When sync decides a local file needs uploading, it hashes the file, checks whether blobs/<sha256> already exists in the bucket, and skips the upload if it does. Two devices that both hold the same 4 GB ISO upload it exactly once. Rename a 100 MB video from vacation/clip.mov to archive/2025/clip.mov and the next sync rewrites the manifest entry but does not re-upload the bytes — only the manifest (small JSON) and the head (tiny pointer) change.

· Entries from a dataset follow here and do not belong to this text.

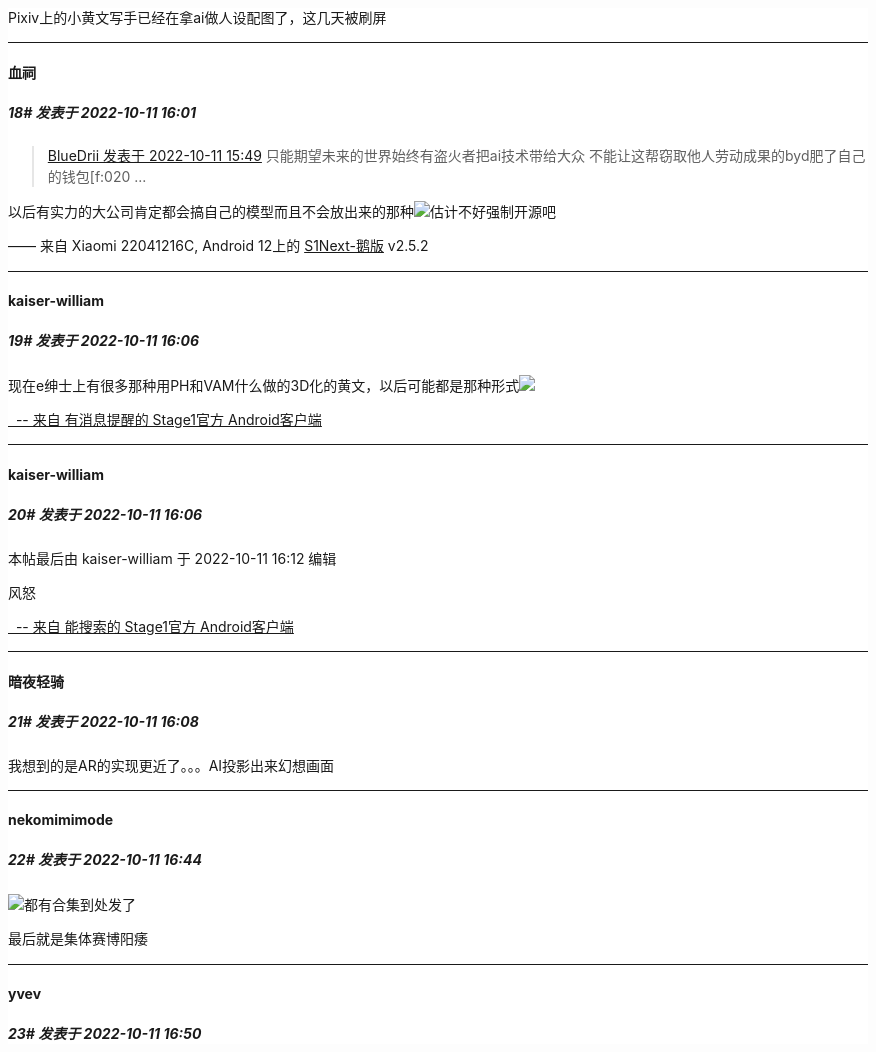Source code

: Pixiv上的小黄文写手已经在拿ai做人设配图了，这几天被刷屏

*****

####  血祠  
##### 18#       发表于 2022-10-11 16:01

<blockquote><a href="httphttps://bbs.saraba1st.com/2b/forum.php?mod=redirect&amp;goto=findpost&amp;pid=57860683&amp;ptid=2099104" target="_blank">BlueDrii 发表于 2022-10-11 15:49</a>
只能期望未来的世界始终有盗火者把ai技术带给大众
不能让这帮窃取他人劳动成果的byd肥了自己的钱包[f:020 ...</blockquote>
以后有实力的大公司肯定都会搞自己的模型而且不会放出来的那种<img src="https://static.saraba1st.com/image/smiley/face2017/018.png" referrerpolicy="no-referrer">估计不好强制开源吧

—— 来自 Xiaomi 22041216C, Android 12上的 [S1Next-鹅版](https://github.com/ykrank/S1-Next/releases) v2.5.2

*****

####  kaiser-william  
##### 19#       发表于 2022-10-11 16:06

现在e绅士上有很多那种用PH和VAM什么做的3D化的黄文，以后可能都是那种形式<img src="https://static.saraba1st.com/image/smiley/face2017/067.png" referrerpolicy="no-referrer">

[  -- 来自 有消息提醒的 Stage1官方 Android客户端](https://www.coolapk.com/apk/140634)

*****

####  kaiser-william  
##### 20#       发表于 2022-10-11 16:06

 本帖最后由 kaiser-william 于 2022-10-11 16:12 编辑 

风怒

[  -- 来自 能搜索的 Stage1官方 Android客户端](https://www.coolapk.com/apk/140634)

*****

####  暗夜轻骑  
##### 21#       发表于 2022-10-11 16:08

我想到的是AR的实现更近了。。。AI投影出来幻想画面

*****

####  nekomimimode  
##### 22#       发表于 2022-10-11 16:44

<img src="https://static.saraba1st.com/image/smiley/face2017/067.png" referrerpolicy="no-referrer">都有合集到处发了

最后就是集体赛博阳痿

*****

####  yvev  
##### 23#       发表于 2022-10-11 16:50
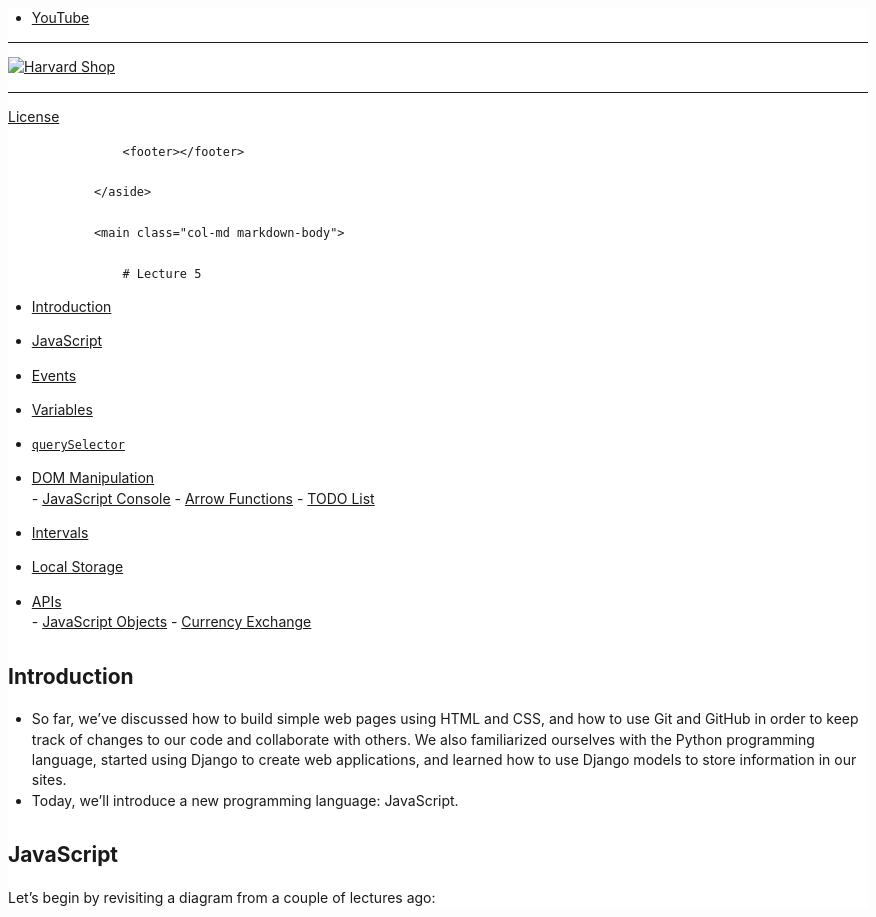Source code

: - [YouTube](http://www.youtube.com/subscription_center?add_user=cs50tv)


- - -

[![Harvard Shop](https://i.imgur.com/GGMdcKt.png)](https://cs50.harvardshop.com/)

- - -

[<i class="fab fa-creative-commons mr-1"></i>License](../../license/)

</nav>

                    <footer></footer>

                </aside>

                <main class="col-md markdown-body">

                    # Lecture 5


  - [Introduction](#introduction)
  - [JavaScript](#javascript)
  - [Events](#events)
  - [Variables](#variables)
  - [`querySelector`](#queryselector)
  - [DOM Manipulation](#dom-manipulation)    
                  - [JavaScript Console](#javascript-console)
                  - [Arrow Functions](#arrow-functions)
                  - [TODO List](#todo-list)


  - [Intervals](#intervals)
  - [Local Storage](#local-storage)
  - [APIs](#apis)    
                  - [JavaScript Objects](#javascript-objects)
                  - [Currency Exchange](#currency-exchange)




## Introduction


  - So far, we’ve discussed how to build simple web pages using HTML and CSS, and how to use Git and GitHub in order to keep track of changes to our code and collaborate with others. We also familiarized ourselves with the Python programming language, started using Django to create web applications, and learned how to use Django models to store information in our sites.
  - Today, we’ll introduce a new programming language: JavaScript.


## JavaScript

Let’s begin by revisiting a diagram from a couple of lectures ago:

Same story across files: ten copies of the same PDF scattered across a root share one blob. Same story across roots that share a bucket prefix scheme: identical contents are stored once. (We don't currently dedup across root_id prefixes — each root lives under its own roots/<rootID>/blobs/ namespace — but within a root, dedup is total.)

What it gets you

  • Renames and moves are free. They're a manifest edit, nothing more.
  • Restore is cheap when devices overlap. Bootstrapping a second laptop from the same bucket only pulls blobs that aren't already on disk-by-hash if you've staged them locally, and never pulls the same blob twice in one restore.
  • Integrity on download is automatic. The key is the hash. After fetching blobs/<sha256>, Dropbear re-hashes the bytes and refuses to write the file out if they don't match. Bit-rot in the bucket, a truncated transfer, or a malicious mid-flight swap all fail loudly.
  • Backups are obvious. Copying roots/<rootID>/blobs/ to a second bucket gives you a complete, verifiable archive of the content. Manifests reference it by hash; nothing else is needed.

What it costs

Content addressing doesn't garbage-collect itself. When a file is deleted or modified, the old blob stays in the bucket — possibly forever — until a GC pass walks every reachable manifest, builds the live-blob set, and deletes the rest with a safety delay. Dropbear doesn't ship GC yet (see the garbage-collection idea in the wiki). For now, the bucket is a strict superset of what's reachable, and the bill follows.

Whole-file hashing also means a one-byte edit to a 10 GB file uploads 10 GB of new blob. Chunked hashing is on the roadmap but not implemented — see the chunked-large-files idea. If your workload is "tiny edits to huge files," Dropbear in its current shape is the wrong tool.

Worth knowing

  • The hash is the content hash, not a hash of the filename or any metadata. A file's mode, mtime, owner, and path are all manifest-side concerns.
  • Symlinks aren't blobs. Their target string lives in the manifest entry directly; there's nothing to deduplicate.
  • Empty files have a well-defined SHA-256 (e3b0c44...) and that blob exists exactly once in any non-trivial root. This is fine and expected.